I dab at my damp cheeks.

 

“I mean, Mom, they’re opening restaurants after this epic shutdown and here, the cemetery, that’s outside, is closed! It’s outside! Certainly, a lot of social distancing going on there,” he laughs.

 

“And, no chance of catching Covid-19,” I smile, looking down at the facemask in my hand.  “Because everyone’s dead!” We both laugh. Mom would have loved that. “Always find the humor,” she told me.

 

“Don’t worry, Mom. You can still connect with Nana. Go to her favorite newsstand on San Vicente. She loved that place.”

 

“Oh my God, Allan. That guy who ran it loved Mom. He knew each tabloid she read and always, always, the two packs of Virginia Slim Menthols she ordered.  As soon as I pulled in, he’d see me, and grab the cigarettes and begin snapping up the magazines for her.”

 

“She made us all take her there.” Allan’s smile radiated through the phone line. 

 

The newsstand, though, shut down some time ago. I tell Allan this.

 

“You could go the Hank’s Liquor Store in Santa Monica,” he suggests, “that place on the corner where she’d sneak out of Sunrise Senior Living with her walker to get Advil and wine.”

 

I’m laughing so hard it takes two tries to click the seatbelt in place. I’m going to drive away and find some other way to connect with Mom. “I was at a business dinner in New York,” I tell him, “when I got the call. ‘Your mother escaped to the liquor store with another resident.’”

 

He laughs.

 

“She’d run off with a man, of course. There was always a man.” 

 

“You could go to her old house on Chalon Road,” Allan suggests.

 

“Naw, it’s all been redone.
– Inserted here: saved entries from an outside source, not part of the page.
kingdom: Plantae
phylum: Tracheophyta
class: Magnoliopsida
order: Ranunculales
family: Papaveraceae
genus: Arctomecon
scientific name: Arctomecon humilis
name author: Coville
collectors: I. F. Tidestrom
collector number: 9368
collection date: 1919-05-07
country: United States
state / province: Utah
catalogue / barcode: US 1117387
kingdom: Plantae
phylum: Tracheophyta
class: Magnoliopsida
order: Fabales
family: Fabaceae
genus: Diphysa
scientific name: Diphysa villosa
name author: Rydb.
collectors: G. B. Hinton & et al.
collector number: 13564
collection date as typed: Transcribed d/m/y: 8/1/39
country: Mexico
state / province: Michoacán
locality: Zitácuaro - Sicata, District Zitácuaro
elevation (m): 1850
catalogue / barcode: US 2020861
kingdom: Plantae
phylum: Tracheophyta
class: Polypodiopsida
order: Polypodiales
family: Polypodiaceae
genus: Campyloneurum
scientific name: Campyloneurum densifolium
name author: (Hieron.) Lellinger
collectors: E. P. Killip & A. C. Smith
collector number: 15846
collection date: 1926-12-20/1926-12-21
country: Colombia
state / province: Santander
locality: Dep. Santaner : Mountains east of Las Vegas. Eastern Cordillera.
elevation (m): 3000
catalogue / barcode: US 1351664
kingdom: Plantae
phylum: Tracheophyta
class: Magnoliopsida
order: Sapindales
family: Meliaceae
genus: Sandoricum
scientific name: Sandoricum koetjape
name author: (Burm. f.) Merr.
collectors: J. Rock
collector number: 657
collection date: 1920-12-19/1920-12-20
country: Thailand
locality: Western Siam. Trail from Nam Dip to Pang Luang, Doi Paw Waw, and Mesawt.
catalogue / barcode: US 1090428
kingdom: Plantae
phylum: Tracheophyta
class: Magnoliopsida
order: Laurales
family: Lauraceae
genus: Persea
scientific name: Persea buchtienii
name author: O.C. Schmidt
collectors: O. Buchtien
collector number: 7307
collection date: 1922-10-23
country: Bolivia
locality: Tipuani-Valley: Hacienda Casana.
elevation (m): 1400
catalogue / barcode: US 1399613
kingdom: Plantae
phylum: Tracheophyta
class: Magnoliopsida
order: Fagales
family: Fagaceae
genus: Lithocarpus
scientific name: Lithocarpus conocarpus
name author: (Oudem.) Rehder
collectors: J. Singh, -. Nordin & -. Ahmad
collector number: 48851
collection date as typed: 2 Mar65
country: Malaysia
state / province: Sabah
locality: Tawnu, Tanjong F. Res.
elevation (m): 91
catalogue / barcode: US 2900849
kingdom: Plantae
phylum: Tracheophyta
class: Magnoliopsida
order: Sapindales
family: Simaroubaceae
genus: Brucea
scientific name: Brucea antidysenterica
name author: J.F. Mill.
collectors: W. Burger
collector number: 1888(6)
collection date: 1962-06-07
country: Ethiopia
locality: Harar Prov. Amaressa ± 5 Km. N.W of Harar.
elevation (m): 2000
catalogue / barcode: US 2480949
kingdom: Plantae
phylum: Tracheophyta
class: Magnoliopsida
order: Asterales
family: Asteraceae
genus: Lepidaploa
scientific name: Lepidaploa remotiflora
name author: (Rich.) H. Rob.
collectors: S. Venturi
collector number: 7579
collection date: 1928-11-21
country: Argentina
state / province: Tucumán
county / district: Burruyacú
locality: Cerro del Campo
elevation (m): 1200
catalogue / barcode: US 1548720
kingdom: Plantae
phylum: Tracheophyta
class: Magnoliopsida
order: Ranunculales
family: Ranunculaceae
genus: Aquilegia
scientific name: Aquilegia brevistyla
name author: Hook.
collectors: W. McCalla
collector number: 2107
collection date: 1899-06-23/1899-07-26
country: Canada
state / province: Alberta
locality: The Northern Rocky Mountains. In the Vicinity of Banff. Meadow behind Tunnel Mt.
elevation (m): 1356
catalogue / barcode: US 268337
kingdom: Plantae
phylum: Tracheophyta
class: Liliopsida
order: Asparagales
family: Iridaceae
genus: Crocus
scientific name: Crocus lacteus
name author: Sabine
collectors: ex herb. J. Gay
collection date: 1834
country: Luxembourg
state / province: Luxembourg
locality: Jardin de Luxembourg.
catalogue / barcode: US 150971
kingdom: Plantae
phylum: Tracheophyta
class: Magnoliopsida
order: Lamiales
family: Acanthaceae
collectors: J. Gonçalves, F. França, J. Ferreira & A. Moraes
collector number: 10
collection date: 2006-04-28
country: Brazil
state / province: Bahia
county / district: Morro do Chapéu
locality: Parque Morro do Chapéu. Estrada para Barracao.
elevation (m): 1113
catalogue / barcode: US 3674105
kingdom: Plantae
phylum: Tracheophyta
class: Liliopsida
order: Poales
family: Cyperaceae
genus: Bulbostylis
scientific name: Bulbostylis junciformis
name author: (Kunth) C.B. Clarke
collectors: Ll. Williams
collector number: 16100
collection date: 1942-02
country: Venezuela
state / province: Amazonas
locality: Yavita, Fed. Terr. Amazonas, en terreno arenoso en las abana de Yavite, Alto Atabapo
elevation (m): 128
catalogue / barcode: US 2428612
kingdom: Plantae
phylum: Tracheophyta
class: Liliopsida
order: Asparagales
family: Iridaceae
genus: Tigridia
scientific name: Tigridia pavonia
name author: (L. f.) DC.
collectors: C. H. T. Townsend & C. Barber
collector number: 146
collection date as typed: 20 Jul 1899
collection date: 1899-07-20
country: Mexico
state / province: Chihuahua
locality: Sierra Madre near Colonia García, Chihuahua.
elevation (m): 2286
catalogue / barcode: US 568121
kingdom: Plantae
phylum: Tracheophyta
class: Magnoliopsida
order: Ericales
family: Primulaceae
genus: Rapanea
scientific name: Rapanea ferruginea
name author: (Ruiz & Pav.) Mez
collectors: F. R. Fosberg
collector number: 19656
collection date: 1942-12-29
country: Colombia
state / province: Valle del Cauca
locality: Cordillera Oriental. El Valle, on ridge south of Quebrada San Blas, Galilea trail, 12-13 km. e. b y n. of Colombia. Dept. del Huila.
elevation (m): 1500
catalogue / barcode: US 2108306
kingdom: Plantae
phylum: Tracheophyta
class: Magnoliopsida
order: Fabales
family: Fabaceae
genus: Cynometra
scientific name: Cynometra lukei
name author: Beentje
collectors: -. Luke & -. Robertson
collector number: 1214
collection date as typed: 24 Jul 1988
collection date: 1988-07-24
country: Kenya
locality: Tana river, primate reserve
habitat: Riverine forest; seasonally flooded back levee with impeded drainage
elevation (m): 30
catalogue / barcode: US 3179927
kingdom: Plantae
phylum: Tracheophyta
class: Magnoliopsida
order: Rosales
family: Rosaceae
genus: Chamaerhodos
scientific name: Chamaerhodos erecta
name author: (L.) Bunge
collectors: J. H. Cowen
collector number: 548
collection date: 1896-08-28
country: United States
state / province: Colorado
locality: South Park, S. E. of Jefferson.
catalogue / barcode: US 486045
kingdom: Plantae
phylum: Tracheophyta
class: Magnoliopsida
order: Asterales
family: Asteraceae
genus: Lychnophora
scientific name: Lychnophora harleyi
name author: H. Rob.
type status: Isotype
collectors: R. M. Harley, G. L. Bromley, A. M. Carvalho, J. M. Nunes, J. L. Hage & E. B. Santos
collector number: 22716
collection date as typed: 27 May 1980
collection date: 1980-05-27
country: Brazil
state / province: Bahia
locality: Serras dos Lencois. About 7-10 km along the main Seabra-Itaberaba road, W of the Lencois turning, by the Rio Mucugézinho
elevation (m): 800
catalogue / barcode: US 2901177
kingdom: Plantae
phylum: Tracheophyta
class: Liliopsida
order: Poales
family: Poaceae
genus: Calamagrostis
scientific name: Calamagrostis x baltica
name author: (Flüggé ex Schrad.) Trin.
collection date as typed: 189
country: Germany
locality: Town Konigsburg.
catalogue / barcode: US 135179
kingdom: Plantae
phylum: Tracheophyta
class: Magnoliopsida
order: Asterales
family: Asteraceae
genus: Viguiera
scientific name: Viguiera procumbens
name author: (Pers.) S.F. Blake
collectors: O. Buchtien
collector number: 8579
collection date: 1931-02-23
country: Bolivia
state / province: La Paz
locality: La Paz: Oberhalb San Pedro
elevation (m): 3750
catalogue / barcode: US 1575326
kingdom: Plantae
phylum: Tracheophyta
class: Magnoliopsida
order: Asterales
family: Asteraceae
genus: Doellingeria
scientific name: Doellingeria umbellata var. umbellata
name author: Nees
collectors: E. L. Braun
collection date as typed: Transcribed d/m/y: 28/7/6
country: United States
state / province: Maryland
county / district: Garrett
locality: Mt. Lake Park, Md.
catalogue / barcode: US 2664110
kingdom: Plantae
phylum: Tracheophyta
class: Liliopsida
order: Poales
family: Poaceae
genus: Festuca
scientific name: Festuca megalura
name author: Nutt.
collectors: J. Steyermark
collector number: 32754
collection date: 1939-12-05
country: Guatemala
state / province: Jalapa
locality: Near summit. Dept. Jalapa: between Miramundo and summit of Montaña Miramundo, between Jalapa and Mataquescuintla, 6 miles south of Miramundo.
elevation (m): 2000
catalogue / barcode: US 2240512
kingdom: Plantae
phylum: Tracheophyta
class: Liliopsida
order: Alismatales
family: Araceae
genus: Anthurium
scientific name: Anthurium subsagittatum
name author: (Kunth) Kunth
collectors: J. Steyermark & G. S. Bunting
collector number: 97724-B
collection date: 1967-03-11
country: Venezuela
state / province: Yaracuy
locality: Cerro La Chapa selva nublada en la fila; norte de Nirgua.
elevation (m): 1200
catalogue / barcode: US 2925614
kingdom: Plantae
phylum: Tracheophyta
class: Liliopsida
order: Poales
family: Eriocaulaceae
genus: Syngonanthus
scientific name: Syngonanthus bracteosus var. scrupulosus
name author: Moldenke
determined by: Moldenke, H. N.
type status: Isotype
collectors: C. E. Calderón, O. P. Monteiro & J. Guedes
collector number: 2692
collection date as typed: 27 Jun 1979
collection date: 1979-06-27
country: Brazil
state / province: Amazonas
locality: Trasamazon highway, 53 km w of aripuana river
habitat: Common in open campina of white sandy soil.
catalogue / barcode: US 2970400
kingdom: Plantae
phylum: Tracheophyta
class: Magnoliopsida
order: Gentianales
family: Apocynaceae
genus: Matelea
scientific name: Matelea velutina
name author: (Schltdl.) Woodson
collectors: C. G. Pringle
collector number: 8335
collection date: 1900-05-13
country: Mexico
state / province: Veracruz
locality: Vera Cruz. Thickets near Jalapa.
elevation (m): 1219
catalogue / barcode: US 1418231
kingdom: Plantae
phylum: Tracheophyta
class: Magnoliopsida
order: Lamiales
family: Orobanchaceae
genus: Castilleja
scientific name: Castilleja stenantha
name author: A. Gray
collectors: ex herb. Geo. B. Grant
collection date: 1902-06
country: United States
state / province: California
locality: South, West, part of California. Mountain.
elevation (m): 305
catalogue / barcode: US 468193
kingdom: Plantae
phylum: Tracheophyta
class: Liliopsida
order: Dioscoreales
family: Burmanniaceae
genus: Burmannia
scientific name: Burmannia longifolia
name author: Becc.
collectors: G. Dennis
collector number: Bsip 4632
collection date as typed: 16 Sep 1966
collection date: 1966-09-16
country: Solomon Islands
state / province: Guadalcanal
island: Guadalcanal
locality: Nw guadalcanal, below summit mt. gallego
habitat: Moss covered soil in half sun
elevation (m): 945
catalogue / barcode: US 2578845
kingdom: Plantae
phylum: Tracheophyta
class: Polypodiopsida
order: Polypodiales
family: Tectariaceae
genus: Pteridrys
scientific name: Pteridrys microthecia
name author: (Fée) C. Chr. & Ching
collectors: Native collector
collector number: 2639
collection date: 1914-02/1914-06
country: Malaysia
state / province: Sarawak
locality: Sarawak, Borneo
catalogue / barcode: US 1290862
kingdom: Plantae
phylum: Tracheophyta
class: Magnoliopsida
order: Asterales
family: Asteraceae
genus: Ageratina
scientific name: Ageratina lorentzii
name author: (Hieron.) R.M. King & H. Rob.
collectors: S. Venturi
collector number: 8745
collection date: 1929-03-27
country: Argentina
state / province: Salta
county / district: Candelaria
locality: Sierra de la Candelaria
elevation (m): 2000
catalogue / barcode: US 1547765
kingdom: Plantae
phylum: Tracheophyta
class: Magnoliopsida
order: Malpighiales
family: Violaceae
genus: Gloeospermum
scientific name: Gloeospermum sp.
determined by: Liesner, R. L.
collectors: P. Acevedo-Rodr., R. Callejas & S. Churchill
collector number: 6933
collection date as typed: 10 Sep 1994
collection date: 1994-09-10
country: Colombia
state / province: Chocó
Nothing left of Mom there.”

 

“How about El Cholo, her favorite. You can saddle up to the bar, speak broken Spanish to all the waiters, and drink a marguerita.”

 

“So her!” I laugh. “Señor! Señor! In her gringo accent. They loved her there. But, it’s 2:00 in the afternoon, Al, I’m not a day drinker.”

 

I turn left onto Wilshire just like I’d do after I’d take Mom to visit Dougie in the wall. Next, the plan would be to have lunch in Brentwood and take a trip to Vicente Foods. 

 

“I know. I can do Vicente Foods, another of her haunts. And,” I add, “I’ll tip and compliment everybody like she did.” 

 

“Good enough.” he says, upbeat.  His voice turns somber. “I remember when I called her on her last birthday.” 

 

“She was pretty sick by then,” I say. “She died a month later.”

 

“Yeah,” he says. “I asked her how she was feeling, and she’d said: ‘Compared to what?’  God, she was something.”

 

“The one-liners, Al.”

 

“Always. Mom, Nana was the best.”

 

Later that evening, after an unsatisfying visit to Vicente Foods, an email pings in my in-box. I’ve been trying to find a publisher for my memoir for two years. Talked with agents and experts but little traction. Now, a publisher is writing to me. They want my book.

 

I’d stare in disbelief then, run into the den holding my laptop. “Hank, my book’s going to be published!” 

 

I don’t scream, I don’t cry tears of joy. It’s more disbelief. Is this real?

 

It’s was real, alright. On this day, her birthday, my mother shows me what happens next.